Vacancy Engineering of Fe‐Doped CoNi2S4@CC Boosting the Oxygen Evolution Reaction and Overall Water Splitting

Abstract Transition metal sulfides have emerged as promising alternatives to precious metal catalysts for sustainable electrocatalytic hydrogen production. However, achieving simultaneous optimization of active site exposure and vacancy‐electron interplay remains a critical challenge. Herein, we develop a dual‐regulation strategy integrating Fe‐doping and high‐temperature annealing to synthesize sulfur‐deficient Fe‐doped CoNi 2 S 4 @CC nanocatalysts (Fe‐CoNi 2 S 4‐x @CC).
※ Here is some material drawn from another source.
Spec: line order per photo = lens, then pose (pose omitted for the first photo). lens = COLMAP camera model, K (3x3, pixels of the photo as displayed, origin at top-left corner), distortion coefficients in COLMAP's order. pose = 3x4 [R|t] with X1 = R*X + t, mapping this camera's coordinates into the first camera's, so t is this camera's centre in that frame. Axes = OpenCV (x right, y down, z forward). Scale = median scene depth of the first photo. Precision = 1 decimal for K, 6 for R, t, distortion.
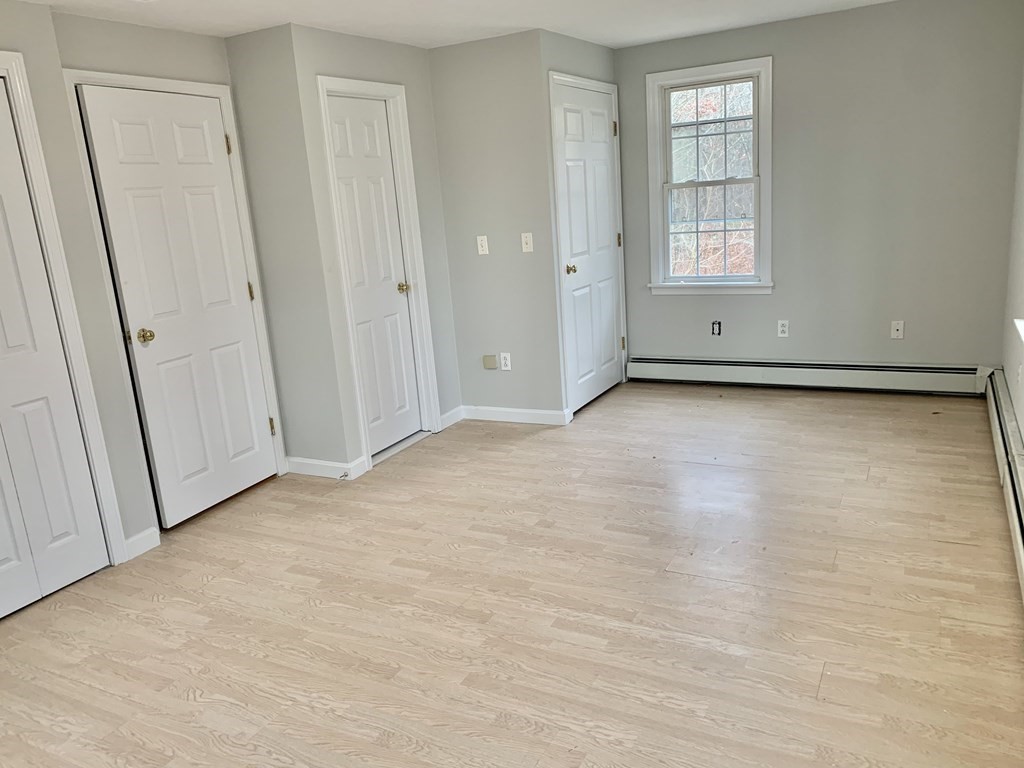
lens RADIAL K [[790.6, 0, 513.7], [0, 790.6, 382.3], [0, 0, 1]] dist [0.056998, -0.034156]
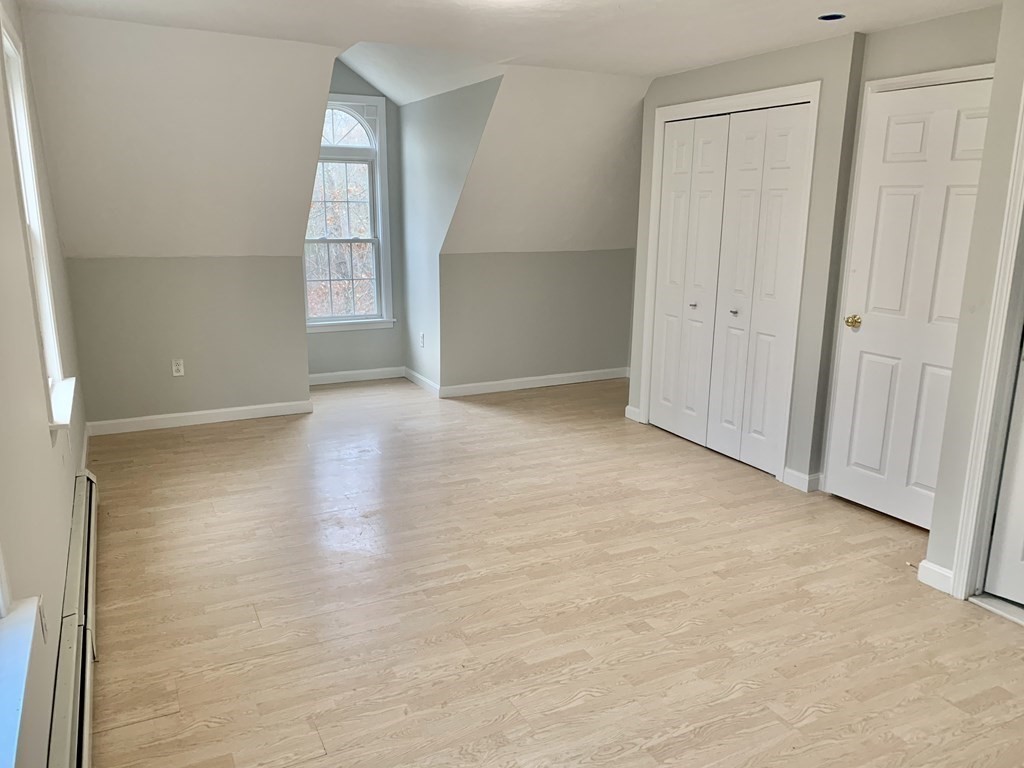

The approach innovatively combines heteroatom doping and vacancy engineering, where iron doping leads to lattice dilation and sulfur vacancies create vacancy defects, thereby exposing a large number of active sites. The designed catalysts have iron‐induced charge redistribution and vacancy tailored adsorption energies synergistically in the dual active center and expose more active sites to accelerate charge transfer. Intriguingly, the Fe‐CoNi 2 S 4‐x @CC achieves a low overpotential of 194.72 mV@10 mA cm −2 in alkaline media, surpassing most reported CoNi‐based sulfides. More remarkably, it demonstrates exceptional kinetics with a Tafel slope of 43.2 mV dec −1 and enhanced active site utilization evidenced by its high electrochemical double layer capacitance value (31.3 mF cm −2 ). This work presents a significant advance for the rational design of high‐performance OER catalysts by demonstrating a synergistic modulation strategy that integrates cation doping and vacancy engineering in Fe‐doped CoNi 2 S 4 @CC, which not only optimizes the electronic structure but also increases the rate of charge transfer to enhance the catalytic activity.